[Lnc-business] Post LNC meeting discussion website issues

David Demarest dpdemarest at centurylink.net
Thu Dec 15 15:44:21 EST 2016


Thank you, Ken, for your update and Caryn Ann for her detailed content comments.

 

Keep in mind that the key to a successful website is active user participation in the design. The stated goal of the LP.org website design effort is to produce a product that spreads our message using a high level of functionality that will appeal to the broader audience while meeting the internal requirements of the LNC committee and staff members.

 

Designers are frequently faced with the reticence of users to actively participate in the design process. The result is a design that meets the needs of the designers, not the users. Further, designers that insist on excluding users from the design process will predictably fail, despite their design abilities, to accomplish a website goal as dramatically illustrated by the current deficiencies of LP.org.

**SET OF TASKS:**
• A. What does the email name as the key to a successful website?
• B. List every person named in the email.
• C. Return the part of the email from "Thank you, Ken, for" to "deficiencies of LP.org." without any changes.
Rely only on the email for your answers.

[Stored data entries]

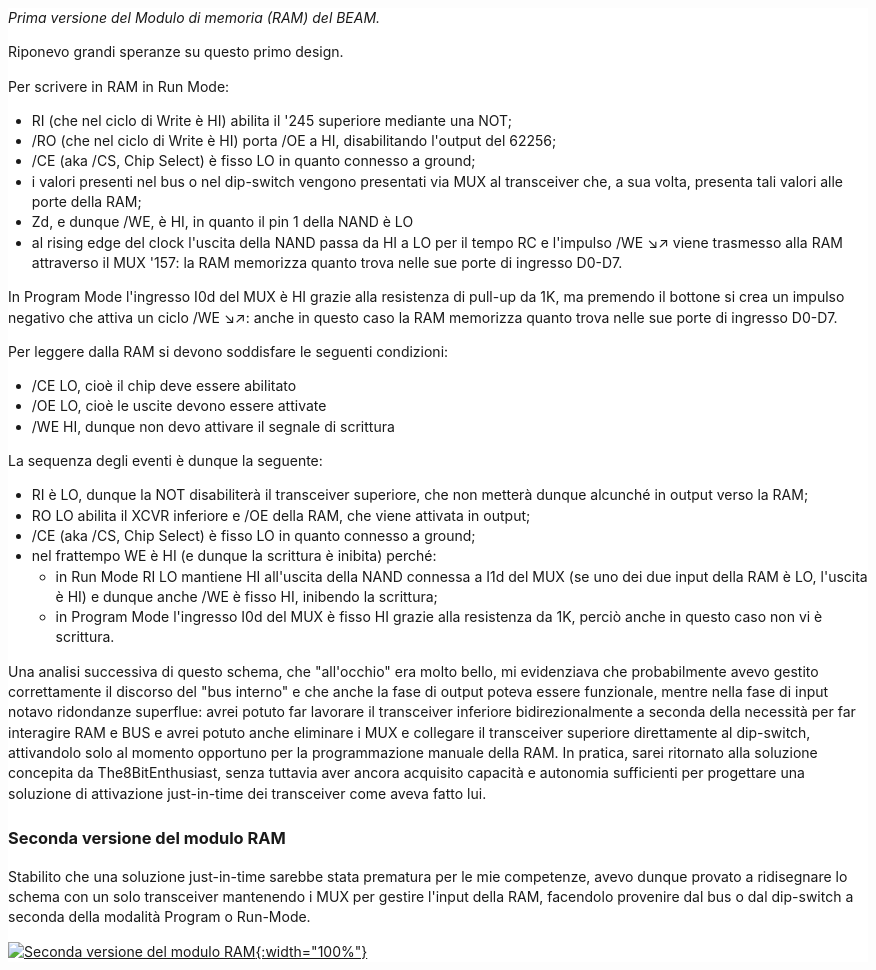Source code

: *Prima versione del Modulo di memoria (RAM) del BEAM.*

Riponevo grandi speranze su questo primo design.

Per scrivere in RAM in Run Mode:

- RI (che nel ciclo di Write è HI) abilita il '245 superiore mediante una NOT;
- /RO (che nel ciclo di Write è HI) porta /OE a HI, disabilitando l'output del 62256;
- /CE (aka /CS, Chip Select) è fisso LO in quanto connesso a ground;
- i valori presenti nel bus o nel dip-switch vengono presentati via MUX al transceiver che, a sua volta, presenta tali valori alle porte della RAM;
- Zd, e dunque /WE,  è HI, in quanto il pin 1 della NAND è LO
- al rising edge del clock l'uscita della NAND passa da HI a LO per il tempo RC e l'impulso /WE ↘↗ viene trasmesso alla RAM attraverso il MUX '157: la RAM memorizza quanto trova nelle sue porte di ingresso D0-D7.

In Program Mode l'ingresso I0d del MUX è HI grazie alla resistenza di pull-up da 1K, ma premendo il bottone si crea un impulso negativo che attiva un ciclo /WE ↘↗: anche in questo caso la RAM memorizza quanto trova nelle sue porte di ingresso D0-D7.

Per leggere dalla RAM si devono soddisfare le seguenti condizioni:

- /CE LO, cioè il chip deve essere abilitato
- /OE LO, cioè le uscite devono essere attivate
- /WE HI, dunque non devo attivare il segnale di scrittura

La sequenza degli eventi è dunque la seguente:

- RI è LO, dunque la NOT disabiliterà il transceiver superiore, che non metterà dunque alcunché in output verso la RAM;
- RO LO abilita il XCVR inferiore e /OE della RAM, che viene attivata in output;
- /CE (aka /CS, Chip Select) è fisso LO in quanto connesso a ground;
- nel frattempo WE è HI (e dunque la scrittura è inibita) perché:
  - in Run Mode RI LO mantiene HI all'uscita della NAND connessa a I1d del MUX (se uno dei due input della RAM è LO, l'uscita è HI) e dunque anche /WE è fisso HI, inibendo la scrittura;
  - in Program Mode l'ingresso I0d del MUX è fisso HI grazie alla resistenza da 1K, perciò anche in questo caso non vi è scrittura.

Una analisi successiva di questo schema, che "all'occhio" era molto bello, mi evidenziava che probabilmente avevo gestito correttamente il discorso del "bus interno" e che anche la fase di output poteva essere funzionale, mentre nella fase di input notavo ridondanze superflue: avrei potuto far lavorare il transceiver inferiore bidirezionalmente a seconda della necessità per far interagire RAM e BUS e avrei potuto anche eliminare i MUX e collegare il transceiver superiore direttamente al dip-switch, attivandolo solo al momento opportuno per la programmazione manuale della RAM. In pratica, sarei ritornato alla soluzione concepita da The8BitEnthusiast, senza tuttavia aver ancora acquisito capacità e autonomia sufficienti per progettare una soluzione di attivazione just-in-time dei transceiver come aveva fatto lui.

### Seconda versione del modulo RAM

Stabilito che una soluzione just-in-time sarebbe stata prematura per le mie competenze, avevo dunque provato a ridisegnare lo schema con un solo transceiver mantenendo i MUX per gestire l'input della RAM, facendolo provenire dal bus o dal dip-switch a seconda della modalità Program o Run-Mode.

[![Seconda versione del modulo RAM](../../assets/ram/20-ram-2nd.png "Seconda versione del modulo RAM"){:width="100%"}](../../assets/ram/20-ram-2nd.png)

**EXPECTED RESULTS:**
• A. Active user participation in the design.

• B. David Demarest, Ken, Caryn Ann

• C.
Thank you, Ken, for your update and Caryn Ann for her detailed content comments.

 

Keep in mind that the key to a successful website is active user participation in the design. The stated goal of the LP.org website design effort is to produce a product that spreads our message using a high level of functionality that will appeal to the broader audience while meeting the internal requirements of the LNC committee and staff members.

 

Designers are frequently faced with the reticence of users to actively participate in the design process. The result is a design that meets the needs of the designers, not the users. Further, designers that insist on excluding users from the design process will predictably fail, despite their design abilities, to accomplish a website goal as dramatically illustrated by the current deficiencies of LP.org.